With Sunday’s game marking the Heat’s fourth in six nights, the team took Monday off before returning to practice on Tuesday in preparation for Wednesday’s matchup against the Denver Nuggets at Kaseya Center in a rematch of last season’s NBA Finals.

“What we can focus on is our rest [Monday]. We do need that,” Spoelstra said. “I think we’ve had four in six or something like that and a crazy travel day and getting in late. That’s not an excuse, that’s not why we lost at all. Washington made some plays down the stretch. But we can get some rest and get ready for practice on Tuesday and prepare for a big game on Wednesday.”

But to avoid a four-game losing streak and defeat the Nuggets, the Heat will need to do something on Wednesday that it hasn’t done enough this season: Get a win over a quality opponent.

The Heat is just 14-20 this season against teams currently with a winning record and is 0-10 this season against the teams currently with the NBA’s top five records. The Nuggets, which defeated the Heat in the teams’ first matchup of the season in Denver on Feb. 29, entered Monday with the league’s third-best record.

“Just got to sustain the right level of play, man,” Heat guard Terry Rozier said. “We got to have a way that we want to play and we got to go out there and do it to a tee and sustain that throughout the whole game. We understand that this league has the best players in the world. But when we got a plan and we execute it, we’re tough to beat. But in these last couple games, it’s kind of like we get away from our identity and who we are.”
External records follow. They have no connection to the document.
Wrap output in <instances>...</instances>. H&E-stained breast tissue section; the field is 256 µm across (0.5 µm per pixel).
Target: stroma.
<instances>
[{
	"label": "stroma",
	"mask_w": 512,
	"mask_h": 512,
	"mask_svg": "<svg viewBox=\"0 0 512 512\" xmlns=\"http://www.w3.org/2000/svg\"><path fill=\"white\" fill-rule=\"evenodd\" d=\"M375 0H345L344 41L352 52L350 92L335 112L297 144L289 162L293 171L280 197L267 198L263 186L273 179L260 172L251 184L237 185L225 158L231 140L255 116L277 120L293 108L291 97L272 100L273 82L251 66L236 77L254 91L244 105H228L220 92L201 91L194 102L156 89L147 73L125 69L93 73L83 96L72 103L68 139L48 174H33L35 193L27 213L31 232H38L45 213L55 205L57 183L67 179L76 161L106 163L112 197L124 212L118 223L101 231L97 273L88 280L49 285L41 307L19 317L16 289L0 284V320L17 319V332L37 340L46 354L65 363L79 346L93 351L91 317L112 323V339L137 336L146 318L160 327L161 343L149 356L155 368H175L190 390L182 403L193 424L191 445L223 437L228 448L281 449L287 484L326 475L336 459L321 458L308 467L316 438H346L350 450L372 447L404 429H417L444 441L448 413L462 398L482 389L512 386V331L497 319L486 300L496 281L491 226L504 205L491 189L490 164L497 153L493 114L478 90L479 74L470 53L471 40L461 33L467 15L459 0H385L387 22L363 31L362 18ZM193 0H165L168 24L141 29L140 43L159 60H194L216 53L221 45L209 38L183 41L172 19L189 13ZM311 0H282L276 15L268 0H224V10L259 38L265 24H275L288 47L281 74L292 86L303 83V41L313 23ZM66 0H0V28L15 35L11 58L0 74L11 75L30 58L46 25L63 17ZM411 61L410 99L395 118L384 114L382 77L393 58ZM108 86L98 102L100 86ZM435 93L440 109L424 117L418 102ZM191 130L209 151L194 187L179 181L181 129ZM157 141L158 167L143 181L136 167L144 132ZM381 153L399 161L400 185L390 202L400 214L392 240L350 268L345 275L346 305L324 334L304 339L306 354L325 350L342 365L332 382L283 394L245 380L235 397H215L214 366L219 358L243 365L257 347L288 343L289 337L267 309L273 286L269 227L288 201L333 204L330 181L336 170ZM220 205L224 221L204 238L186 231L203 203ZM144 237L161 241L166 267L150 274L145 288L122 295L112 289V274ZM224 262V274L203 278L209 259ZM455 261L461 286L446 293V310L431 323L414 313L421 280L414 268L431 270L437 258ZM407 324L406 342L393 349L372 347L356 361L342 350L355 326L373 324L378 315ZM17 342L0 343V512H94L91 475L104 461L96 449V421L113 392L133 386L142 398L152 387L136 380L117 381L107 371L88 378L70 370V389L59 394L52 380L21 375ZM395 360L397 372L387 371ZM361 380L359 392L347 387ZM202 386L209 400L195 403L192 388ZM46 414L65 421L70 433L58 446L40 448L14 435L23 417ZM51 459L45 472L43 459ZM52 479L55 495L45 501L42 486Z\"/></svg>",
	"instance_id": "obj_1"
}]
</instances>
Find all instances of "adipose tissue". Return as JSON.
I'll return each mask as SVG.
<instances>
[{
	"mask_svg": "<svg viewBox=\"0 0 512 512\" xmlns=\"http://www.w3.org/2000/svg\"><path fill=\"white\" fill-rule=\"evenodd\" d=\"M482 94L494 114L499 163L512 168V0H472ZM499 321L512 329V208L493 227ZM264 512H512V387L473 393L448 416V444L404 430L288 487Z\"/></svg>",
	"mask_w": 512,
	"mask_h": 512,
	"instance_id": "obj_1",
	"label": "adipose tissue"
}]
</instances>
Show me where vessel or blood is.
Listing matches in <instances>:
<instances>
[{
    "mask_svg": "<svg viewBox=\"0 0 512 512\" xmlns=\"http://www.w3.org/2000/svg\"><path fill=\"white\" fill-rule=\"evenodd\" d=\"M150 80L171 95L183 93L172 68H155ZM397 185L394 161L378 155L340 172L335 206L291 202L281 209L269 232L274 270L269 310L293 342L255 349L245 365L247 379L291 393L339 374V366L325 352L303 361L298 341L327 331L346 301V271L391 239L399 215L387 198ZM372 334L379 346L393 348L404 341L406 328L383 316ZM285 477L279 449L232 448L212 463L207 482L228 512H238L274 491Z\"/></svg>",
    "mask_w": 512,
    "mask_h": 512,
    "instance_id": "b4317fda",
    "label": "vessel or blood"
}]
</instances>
The Heat needs to get back to its identity — built around a top-10 defense — again before it finds itself in the play-in tournament for the second straight season.

“We love all the context and pressure at this time of year,” Spoelstra said. “And we didn’t handle our business in these three games, but I know there will be teams in the East that don’t, as well. And we’re not leaving it up to them, we’re just going to have to focus on ourselves. But this is a harrowing ride and our group has the right intentions.”

Sunday’s ugly loss didn’t make the Heat’s ride any smoother.